Plusieurs députés du groupe de l’Union pour un mouvement populaire. Très bien !
M. Jean Dionis du Séjour. Sur le fond, nous nous réjouissons de cette opportunité de débattre, car, à nos yeux, le sujet est essentiel. L’enjeu, c’est de définir ce qu’est la France aujourd’hui, à l’heure où la mondialisation et les différences parfois criantes de niveaux de vie conduisent à un métissage accéléré des populations comme de leurs cultures. Se poser la question de son identité, c’est s’interroger sur son rapport à l’altérité, c’est chercher ce qui aujourd’hui nous distingue, nous Français, mais aussi ce qui nous rassemble, c’est savoir qui nous sommes pour mieux porter notre message dans le monde.
Dès lors que l’on évoque la nation, on oppose traditionnellement, un modèle germanique, la Heimat, théorisé par Fichte, reposant sur des critères objectifs et tournés vers le passé, tel le partage d’une histoire et de racines communes, à une conception française, héritée des Lumières, où la nation aurait, cette fois, une dimension politique, voire strictement « contractualiste », où elle serait, selon les mots d’Ernest Renan, « un plébiscite de chaque jour » appuyé sur le partage d’une volonté de vivre ensemble. Cette opposition est toujours vivante dans le droit actuel de la République fédérale allemande, avec le droit du sang, et notre droit républicain, avec le droit du sol.
Oui, nous avons fondé notre République sur des valeurs autour desquelles tous ici, quelles que soient nos sensibilités, nous nous retrouvons.

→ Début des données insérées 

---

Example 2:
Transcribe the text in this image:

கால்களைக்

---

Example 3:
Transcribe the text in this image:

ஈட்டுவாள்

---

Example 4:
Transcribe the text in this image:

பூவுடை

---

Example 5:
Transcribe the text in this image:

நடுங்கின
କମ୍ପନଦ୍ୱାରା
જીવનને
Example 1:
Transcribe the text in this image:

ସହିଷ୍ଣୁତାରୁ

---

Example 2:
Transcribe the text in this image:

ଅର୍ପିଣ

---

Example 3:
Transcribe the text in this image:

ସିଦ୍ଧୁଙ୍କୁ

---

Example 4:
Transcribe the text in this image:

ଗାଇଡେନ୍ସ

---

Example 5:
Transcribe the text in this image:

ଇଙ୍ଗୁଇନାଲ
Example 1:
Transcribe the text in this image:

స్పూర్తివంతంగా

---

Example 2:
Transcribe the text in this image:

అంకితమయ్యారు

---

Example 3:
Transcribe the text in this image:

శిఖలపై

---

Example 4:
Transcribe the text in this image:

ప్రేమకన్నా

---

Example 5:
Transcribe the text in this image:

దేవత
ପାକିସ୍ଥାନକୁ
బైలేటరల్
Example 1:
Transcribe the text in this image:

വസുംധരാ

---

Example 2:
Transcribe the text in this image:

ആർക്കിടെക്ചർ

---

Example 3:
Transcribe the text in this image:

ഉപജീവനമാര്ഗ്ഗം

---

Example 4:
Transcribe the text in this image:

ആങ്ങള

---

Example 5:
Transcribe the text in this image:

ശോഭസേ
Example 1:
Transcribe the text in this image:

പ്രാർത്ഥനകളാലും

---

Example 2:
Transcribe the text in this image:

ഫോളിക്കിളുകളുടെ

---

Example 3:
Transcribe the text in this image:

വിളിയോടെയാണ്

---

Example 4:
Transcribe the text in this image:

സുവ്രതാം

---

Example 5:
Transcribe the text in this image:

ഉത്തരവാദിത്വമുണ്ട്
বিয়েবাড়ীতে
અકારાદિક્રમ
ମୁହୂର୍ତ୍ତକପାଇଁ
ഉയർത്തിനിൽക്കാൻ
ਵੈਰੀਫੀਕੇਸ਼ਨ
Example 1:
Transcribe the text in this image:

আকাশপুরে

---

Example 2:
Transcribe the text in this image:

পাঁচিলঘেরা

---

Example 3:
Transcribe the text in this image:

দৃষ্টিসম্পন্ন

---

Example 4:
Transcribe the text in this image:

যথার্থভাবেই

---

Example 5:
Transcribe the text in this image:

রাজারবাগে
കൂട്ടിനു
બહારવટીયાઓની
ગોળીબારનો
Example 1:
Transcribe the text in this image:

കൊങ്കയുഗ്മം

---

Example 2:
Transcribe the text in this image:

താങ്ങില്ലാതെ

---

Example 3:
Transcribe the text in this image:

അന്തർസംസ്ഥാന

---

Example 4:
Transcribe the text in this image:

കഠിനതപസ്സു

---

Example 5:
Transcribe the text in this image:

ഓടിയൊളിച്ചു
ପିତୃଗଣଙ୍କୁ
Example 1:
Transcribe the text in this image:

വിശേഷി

Elles constituent bien le socle de notre identité et sont, en quelque sorte, le règlement de copropriété de la maison France, ces fameux droits et devoirs. Ces valeurs, ce sont le fameux triptyque républicain, liberté, égalité, fraternité, mais aussi, depuis plus d’un siècle, celle, tout aussi fondamentale de la laïcité. Pour autant, faut-il renvoyer dos à dos l’histoire et ces valeurs ? Peut-on même séparer, dès lors que nous nous interrogeons sur ce que nous sommes, ces valeurs qui fondent l’universalité du message républicain de l’histoire de notre pays ? Notre conception de la laïcité elle-même aurait-elle pu surgir d’une pensée autre que chrétienne, la première à exiger de « rendre à Dieu ce qui appartient à Dieu et à César ce qui appartient à César » et qui pose ainsi dans ses fondements mêmes la séparation entre pouvoirs temporels et spirituels ?
Oui, l’identité française, c’est tout à la fois un héritage fait de symboles, de repères culturels, historiques et une volonté de vivre ensemble, un projet politique. Oui, la France, c’est au sens fort, notre patrie, « la terre de nos pères », la mémoire de nos morts. Et dans un même temps et dans un même élan, la France, c’est aussi l’exigence et le rêve républicain.
Il n’est pas d’identité nationale solide qui ne s’appuie sur ses deux jambes : patriotique et faisant mémoire du passé, d’une part, politique et tournée vers l’avenir, d’autre part. Faire abstraction de tout héritage patriotique, c’est faire le choix de s’enfermer dans une vision froide et désincarnée de la nation qui, tôt ou tard, ne recueillerait plus l’adhésion des Français. À l’inverse, il n’est pas de nation ouverte et intégrant avec succès les étrangers qui viennent vers elle qui ne soit pas assise sur un projet politique vivant. Et la vie ne connaît pas l’immobilité. Qui pourrait donc imaginer que notre identité nationale se trouve figée une fois pour toutes ? Le faire, ce serait d’abord et avant tout, commettre une faute historique.
Je m’en tiendrai à un seul exemple, longuement développé par Fernand Braudel dans son magnifique ouvrage L’identité de la France. Braudel montre ainsi combien l’exode rural accéléré qu’a connu notre pays après la dernière guerre a été à l’origine d’un bouleversement profond, durable et structurel pour notre identité nationale. Dans la France de 1940, ce sont les paysans et leur culture qui déterminent largement l’identité de la France. Aujourd’hui, la France, c’est majoritairement une nation d’employés du secteur tertiaire, avec leur culture propre et leur psychologie, qui s’interroge sur ce qu’elle est. Être fidèles à notre identité, c’est respecter et faire vivre, sans verser dans l’outrance, notre héritage symbolique, patriotique et historique. C’est à ce titre qu’il nous faut respecter notre hymne et notre drapeau, notre histoire et notre culture, mais aussi, et peut être surtout, notre langue.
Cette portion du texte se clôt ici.